Former House Speaker Newt Gingrich and a number of other Republicans have taken up the cause of crushing the gold market. Posted by James Randolph on June 22, 2011
Republicans set out to crush the gold market.
June 22, 2011 – Former House Speaker Newt Gingrich and a number of other Republicans have taken up the cause of crushing the gold market. Well, actually they are attacking the root cause of the withering greenback that is driving up the cost of buying gold – the Federal Reserve. The movement is long overdue.
The Wall Street Journal’s Jon Hilsenrath says that the text of Gingrich’s speech today “criticizes the U.S. central bank for not staying focused on the strength of the dollar,” and he will call for a “dramatically limited Federal Reserve.”
“GOP presidential candidates are blaming the Fed’s easy-money policies for creating an array of ills, including a weaker dollar and more inflation,” Hilsenrath says. Former Minnesota governor Tim Pawlenty wants Bernanke out of there, demanding “No more quantitative easing. No more monetizing debt. No more printing money with reckless abandon.”
Representative Ron Paul has submitted a proposal that would require outside audits of the Fed, something to which Mr. Bernanke, of course, is firmly opposed. Rep.
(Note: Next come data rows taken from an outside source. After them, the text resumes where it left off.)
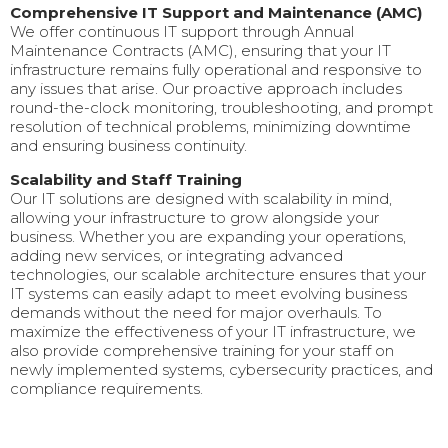
Comprehensive IT Support and Maintenance (AMC)
We offer continuous IT support through Annual
Maintenance Contracts (AMC), ensuring that your IT
infrastructure remains fully operational and responsive to
any issues that arise. Our proactive approach includes
round-the-clock monitoring, troubleshooting, and prompt
resolution of technical problems, minimizing downtime
and ensuring business continuity.
Scalability and Staff Training
Our IT solutions are designed with scalability in mind,
allowing your infrastructure to grow alongside your
business. Whether you are expanding your operations,
adding new services, or integrating advanced
technologies, our scalable architecture ensures that your
IT systems can easily adapt to meet evolving business
demands without the need for major overhauls. To
maximize the effectiveness of your IT infrastructure, we
also provide comprehensive training for your staff on
newly implemented systems, cybersecurity practices, and
compliance requirements.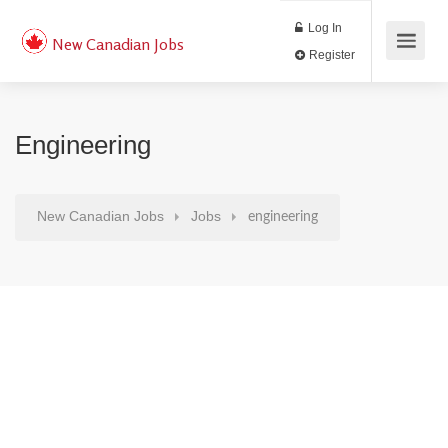
Log In
New Canadian Jobs
Register
Engineering
New Canadian Jobs
Jobs
engineering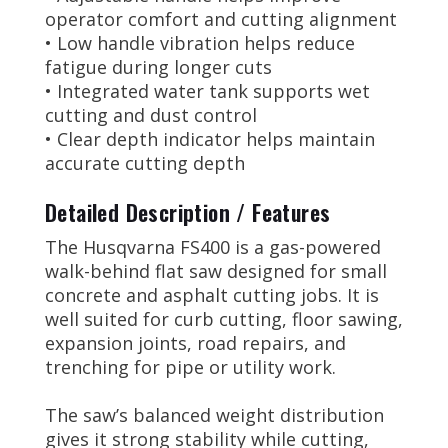
operator comfort and cutting alignment
• Low handle vibration helps reduce
fatigue during longer cuts
• Integrated water tank supports wet
cutting and dust control
• Clear depth indicator helps maintain
accurate cutting depth
Detailed Description / Features
The Husqvarna FS400 is a gas-powered
walk-behind flat saw designed for small
concrete and asphalt cutting jobs. It is
well suited for curb cutting, floor sawing,
expansion joints, road repairs, and
trenching for pipe or utility work.
The saw’s balanced weight distribution
gives it strong stability while cutting,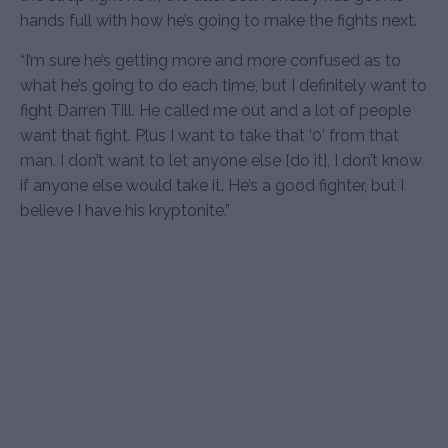
hands full with how he’s going to make the fights next.
“I’m sure he’s getting more and more confused as to
what he’s going to do each time, but I definitely want to
fight Darren Till. He called me out and a lot of people
want that fight. Plus I want to take that ‘0’ from that
man. I don’t want to let anyone else [do it], I don’t know
if anyone else would take it. He’s a good fighter, but I
believe I have his kryptonite.”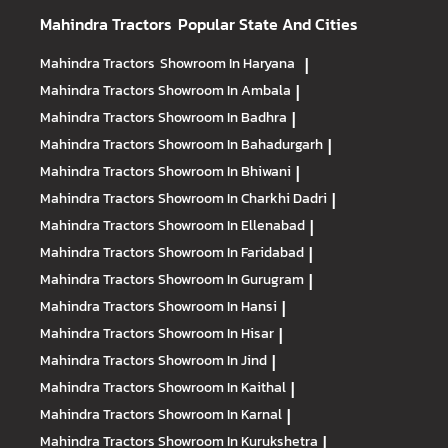
Mahindra Tractors
Popular State And Cities
Mahindra Tractors
Showroom In Haryana
|
Mahindra Tractors
Showroom In Ambala
|
Mahindra Tractors
Showroom In Badhra
|
Mahindra Tractors
Showroom In Bahadurgarh
|
Mahindra Tractors
Showroom In Bhiwani
|
Mahindra Tractors
Showroom In Charkhi Dadri
|
Mahindra Tractors
Showroom In Ellenabad
|
Mahindra Tractors
Showroom In Faridabad
|
Mahindra Tractors
Showroom In Gurugram
|
Mahindra Tractors
Showroom In Hansi
|
Mahindra Tractors
Showroom In Hisar
|
Mahindra Tractors
Showroom In Jind
|
Mahindra Tractors
Showroom In Kaithal
|
Mahindra Tractors
Showroom In Karnal
|
Mahindra Tractors
Showroom In Kurukshetra
|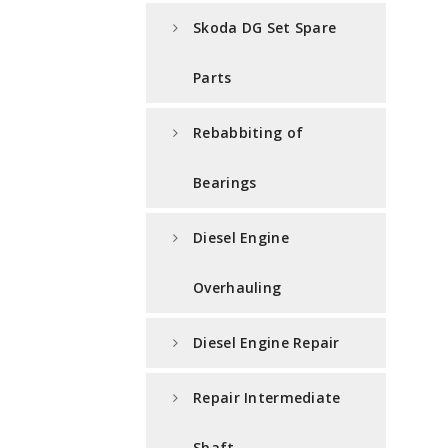
Skoda DG Set Spare
Parts
Rebabbiting of
Bearings
Diesel Engine
Overhauling
Diesel Engine Repair
Repair Intermediate
Shaft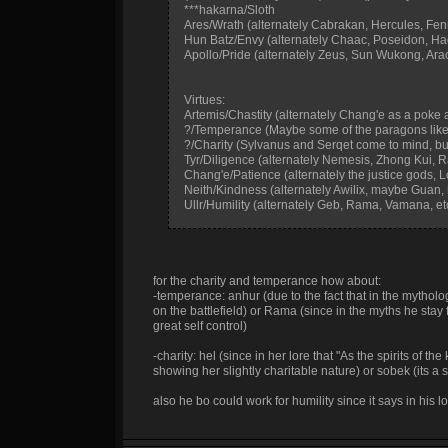
***hakarna/Sloth
Ares/Wrath (alternately Cabrakan, Hercules, Fenrir
Hun Batz/Envy (alternately Chaac, Poseidon, H
Apollo/Pride (alternately Zeus, Sun Wukong, Ara
Virtues:
Artemis/Chastity (alternately Chang'e as a poke at 
?/Temperance (Maybe some of the paragons like 
?/Charity (Sylvanus and Serqet come to mind, but
Tyr/Diligence (alternately Nemesis, Zhong Kui, R
Chang'e/Patience (alternately the justice gods, L
Neith/Kindness (alternately Awilix, maybe Guan,
Ullr/Humility (alternately Geb, Rama, Vamana, et
for the charity and temperance how about:
-temperance: anhur (due to the fact that in the mytholo
on the battlefield) or Rama (since in the myths he stay 
great self control)
-charity: hel (since in her lore that "As the spirits of 
showing her slightly charitable nature) or sobek (its a s
also he bo could work for humility since it says in his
Paul takes the issue one step further in his campaign: abolish the central bank altogether.
Washington-based policy analyst Andrew LaPerriere says “a lot of Republicans and economists believe that the Fed’s loose monetary policy from 2002 to 2004 was a major contributing factor to the housing bubble and bust, and there is this sense that they’re doing it again.”
The Republicans are also gravely concerned about the devaluation of the dollar, which, “when measured against a broad basket of currencies among U.S. trading partners … is down 26% since 2002,” says Hilsenrath.
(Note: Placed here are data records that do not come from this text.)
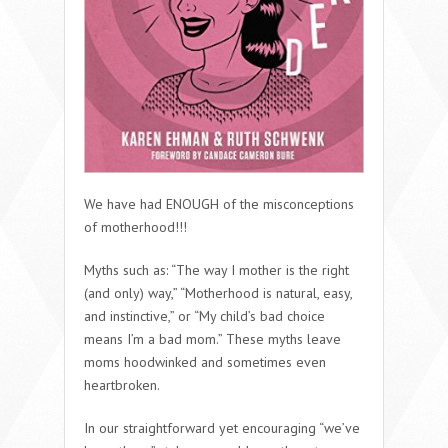
We have had ENOUGH of the misconceptions
of motherhood!!!
Myths such as: “The way I mother is the right
(and only) way,” “Motherhood is natural, easy,
and instinctive,” or “My child’s bad choice
means I’m a bad mom.” These myths leave
moms hoodwinked and sometimes even
heartbroken.
In our straightforward yet encouraging “we’ve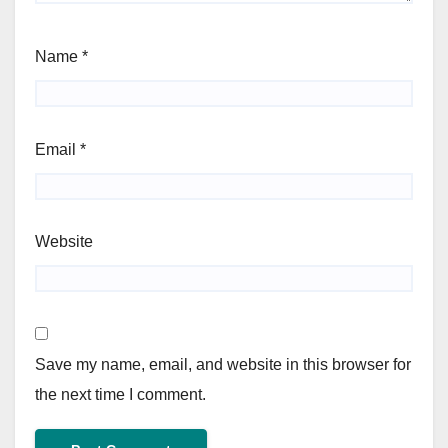
Name
*
Email
*
Website
Save my name, email, and website in this browser for
the next time I comment.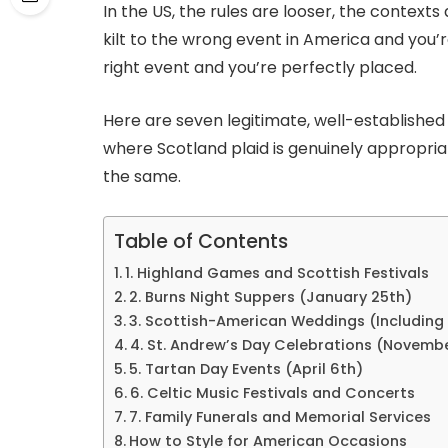
In the US, the rules are looser, the contexts 
kilt to the wrong event in America and you’
right event and you’re perfectly placed.
Here are seven legitimate, well-established 
where Scotland plaid is genuinely appropri
the same.
Table of Contents
1. Highland Games and Scottish Festivals
2. Burns Night Suppers (January 25th)
3. Scottish-American Weddings (Including
4. St. Andrew’s Day Celebrations (Novemb
5. Tartan Day Events (April 6th)
6. Celtic Music Festivals and Concerts
7. Family Funerals and Memorial Services
How to Style for American Occasions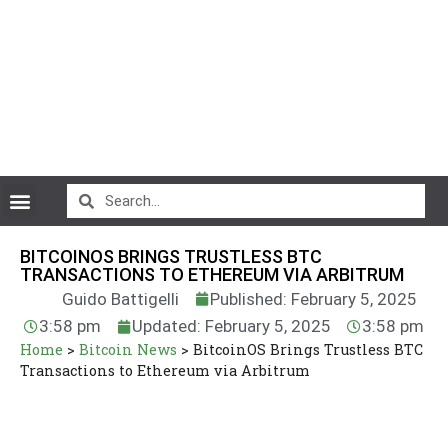
CryptoCurrency News
BITCOINOS BRINGS TRUSTLESS BTC
TRANSACTIONS TO ETHEREUM VIA ARBITRUM
Guido Battigelli
Published: February 5, 2025
3:58 pm
Updated: February 5, 2025
3:58 pm
Home
>
Bitcoin News
>
BitcoinOS Brings Trustless BTC
Transactions to Ethereum via Arbitrum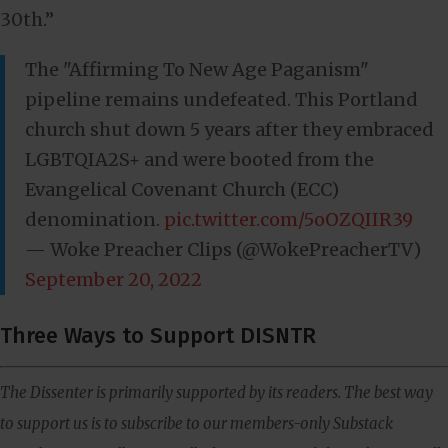
30th.”
The "Affirming To New Age Paganism"
pipeline remains undefeated. This Portland
church shut down 5 years after they embraced
LGBTQIA2S+ and were booted from the
Evangelical Covenant Church (ECC)
denomination.
pic.twitter.com/5oOZQIIR39
— Woke Preacher Clips (@WokePreacherTV)
September 20, 2022
Three Ways to Support DISNTR
The Dissenter is primarily supported by its readers. The best way
to support us is to subscribe to our members-only Substack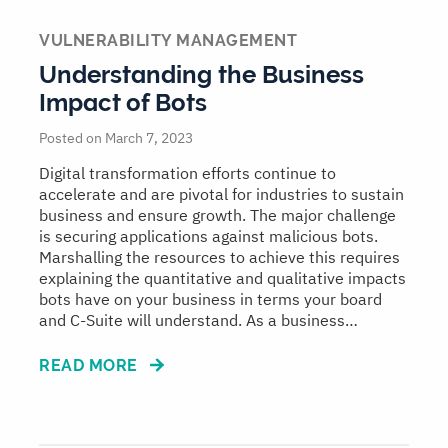
VULNERABILITY MANAGEMENT
Understanding the Business
Impact of Bots
Posted on March 7, 2023
Digital transformation efforts continue to
accelerate and are pivotal for industries to sustain
business and ensure growth. The major challenge
is securing applications against malicious bots.
Marshalling the resources to achieve this requires
explaining the quantitative and qualitative impacts
bots have on your business in terms your board
and C-Suite will understand. As a business…
READ MORE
We may not need to get rid of the Fed altogether, but Bernanke has to cede his chair to the likes of Paul Volcker, who had the wisdom and intestinal fortitude to “jack interest rates up to the mid-teens and [tighten] the money supply to stop inflation dead in its tracks.”
Tackling the Fed is just the sort of thinking we need to fix the underlying problems plaguing our economy. It’s hardly all we need, but it’s a start. And maybe someday we can stop turning to the gold market for poverty prevention and get back to growing the economy.